No federal residential solar credit applies to a system completed in 2026, because the §25D residential clean energy credit is repealed for systems completed after December 31, 2025, per the IRS. The credit was 30% for systems completed through 2025 under the prior law and ends under the One Big Beautiful Bill.

The §25D residential clean energy credit covered 30% of a residential solar system cost for systems completed through December 31, 2025, and the One Big Beautiful Bill repeals it for any system completed after that date, per the IRS. A 2026 homeowner therefore plans around the New Jersey programs rather than a federal credit, and the residential overview confirms the same repeal date for the 30% credit.

A 2026 homeowner consults a tax professional for the current federal treatment, because the IRS sets the repeal and a tax professional applies it to an individual return. Newark Quality Roofing prepares and flashes the roof for the array and refers the credit question to a tax professional rather than advising on the federal credit.

How Do Commercial Solar Incentives Differ?

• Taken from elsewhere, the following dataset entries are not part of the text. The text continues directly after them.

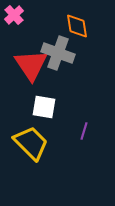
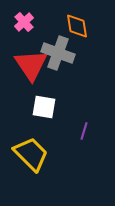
pink cross: moved 10 px right, 7 px down
yellow trapezoid: moved 11 px down
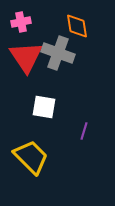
pink cross: moved 3 px left; rotated 30 degrees clockwise
red triangle: moved 5 px left, 8 px up
yellow trapezoid: moved 3 px down
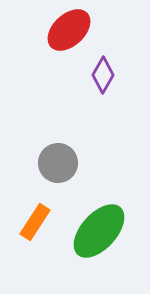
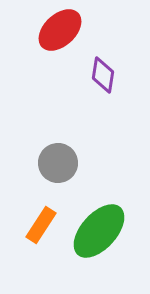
red ellipse: moved 9 px left
purple diamond: rotated 21 degrees counterclockwise
orange rectangle: moved 6 px right, 3 px down
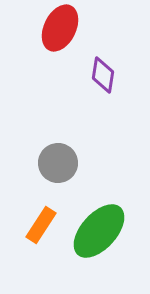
red ellipse: moved 2 px up; rotated 21 degrees counterclockwise
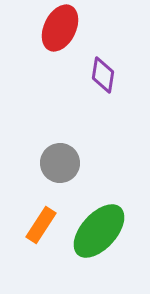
gray circle: moved 2 px right
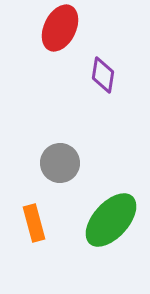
orange rectangle: moved 7 px left, 2 px up; rotated 48 degrees counterclockwise
green ellipse: moved 12 px right, 11 px up
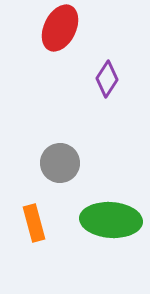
purple diamond: moved 4 px right, 4 px down; rotated 24 degrees clockwise
green ellipse: rotated 52 degrees clockwise
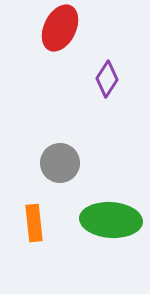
orange rectangle: rotated 9 degrees clockwise
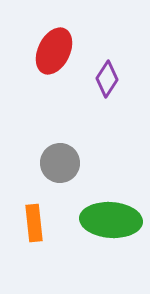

Commercial solar incentives follow the federal §48E Clean Electricity Investment Credit rather than the repealed residential §25D credit. A business-owned or third-party-owned system reaches the §48E credit, with solar facilities terminating after December 31, 2027 unless construction begins within 12 months of the One Big Beautiful Bill enactment, per the IRS.

The §48E Clean Electricity Investment Credit remains for business-owned and third-party-owned solar after the residential §25D credit ends, and the One Big Beautiful Bill sets the solar-facility termination after December 31, 2027 unless construction begins within 12 months of enactment, per the IRS. A commercial owner pairs the §48E credit with the same New Jersey programs a homeowner uses.

The same New Jersey programs apply to a commercial array: the Successor Solar Incentive SREC-II over 15 years through the NJ Board of Public Utilities, net metering under N.J.S.A. 48:3-87, and the sales-tax (Form ST-4) and property-tax (Form CRES) exemptions, per the NJ Board of Public Utilities and the NJ Division of Taxation. A commercial owner directs the §48E and §179D tax questions to a tax professional, who applies the current federal rules to the business return.

A 2026 solar array in New Jersey draws its incentive value from the Successor Solar Incentive SREC-II over 15 years, net metering at full retail under N.J.S.A. 48:3-87, and the Form ST-4 and Form CRES exemptions, while the federal §25D 30% residential credit is repealed for systems completed after December 31, 2025, and a commercial system follows §48E instead.